(Beginning of Given information)

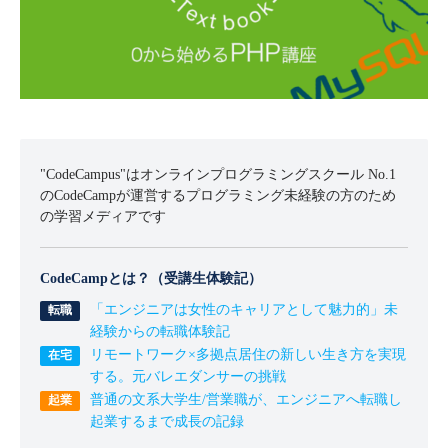
"CodeCampus"はオンラインプログラミングスクール No.1
のCodeCampが運営するプログラミング未経験の方のため
の学習メディアです
CodeCampとは？（受講生体験記）
「エンジニアは女性のキャリアとして魅力的」未
経験からの転職体験記
リモートワーク×多拠点居住の新しい生き方を実現
する。元バレエダンサーの挑戦
普通の文系大学生/営業職が、エンジニアへ転職し
起業するまで成長の記録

(End of Given information)

Reproduce the text of every item above verbatim, line for line, leaving out the pictures.

# [Solution for this task]
"CodeCampus"はオンラインプログラミングスクール No.1
のCodeCampが運営するプログラミング未経験の方のため
の学習メディアです
CodeCampとは？（受講生体験記）
「エンジニアは女性のキャリアとして魅力的」未
経験からの転職体験記
リモートワーク×多拠点居住の新しい生き方を実現
する。元バレエダンサーの挑戦
普通の文系大学生/営業職が、エンジニアへ転職し
起業するまで成長の記録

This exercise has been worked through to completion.